Embarquer les forces de vente
Deuxième enjeu : mobiliser les équipes. Tous les intervenants en conviennent, l'IA n'est pas (encore) un réflexe pour les commerciaux. D'où la nécessité de les former, les motiver, et surtout, de montrer l'exemple. Georgy Sicaire, directeur des ventes de Moody's Analytics, partage ses bonnes pratiques : « J'utilise l'IA pour préparer mes analyses, je le montre, je l'explique. Petit à petit, les managers me challengent, on échange nos manières de faire. Le plus important, c'est de partager le "comment" et pas juste le résultat. »
Ce rôle d'ambassadeur, Ludovic Rateau, CEO de Ringover, le revendique aussi : « Il faut s'adapter aux personnes qu'on a en face, comprendre ce qui coince dans leur quotidien et les aider à trouver une autre manière de faire. » La pédagogie passe souvent par des cas très concrets, proches du terrain, et par des workshops réguliers. « Un ou deux use cases bien choisis, animés par des opérationnels, sans jargon IT », précise Georgy Sicaire.
La dimension humaine de cette transformation revient souvent. « Il faut aménager du temps », insiste-t-il. « L'excuse du "je suis débordé" est vraie, mais on ne peut pas faire évoluer les pratiques si on ne crée pas un espace pour ça. » Sabrina Ars-Long va dans le même sens : « On a été accompagnés pour structurer des cas d'usage courts, indépendants de l'IT, afin que les projets ne durent pas un an. »
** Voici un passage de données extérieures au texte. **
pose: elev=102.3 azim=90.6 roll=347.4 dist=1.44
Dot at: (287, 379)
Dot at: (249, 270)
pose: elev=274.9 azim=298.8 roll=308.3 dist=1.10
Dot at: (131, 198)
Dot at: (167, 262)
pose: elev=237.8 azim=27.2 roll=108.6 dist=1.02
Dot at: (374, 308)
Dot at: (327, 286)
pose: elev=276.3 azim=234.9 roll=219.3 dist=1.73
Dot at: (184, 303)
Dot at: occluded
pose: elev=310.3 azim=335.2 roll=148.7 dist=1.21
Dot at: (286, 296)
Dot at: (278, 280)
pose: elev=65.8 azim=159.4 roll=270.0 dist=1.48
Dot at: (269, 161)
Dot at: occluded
Enfin, pour passer à l'échelle, le collectif prend le relais. Jean-Philippe Clair, directeur Offre Marketing Communication au sein du cabinet d'expertise numérique ASI (et ex-Keyrus) évoque la création d'un réseau de champions, des sales moteurs, testeurs, prescripteurs. « On leur donne un accès en avant-première à certains outils, en échange d'un retour d'usage. » Chez Engie, on mesure le taux d'usage par direction. « Cela nous permet d'adapter les formations et de valoriser les plus actifs », explique Sabrina Ars-Long.
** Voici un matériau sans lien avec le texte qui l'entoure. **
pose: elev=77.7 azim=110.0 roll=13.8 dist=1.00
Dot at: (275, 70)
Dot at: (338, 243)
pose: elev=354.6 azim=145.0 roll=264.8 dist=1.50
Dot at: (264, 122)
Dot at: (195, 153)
Lire aussi : « L'IA générative transforme le rôle du commercial, pas son ADN », Jean-Philippe Clair (ASI)
Être manager à l'heure de l'IA, c'est donc conjuguer pilotage, accompagnement et exemplarité. Une posture résumée par Hafid Ouchene en ces termes : « Si on veut un vrai changement, il faut commencer par soi. Sinon, ça ne prend pas. »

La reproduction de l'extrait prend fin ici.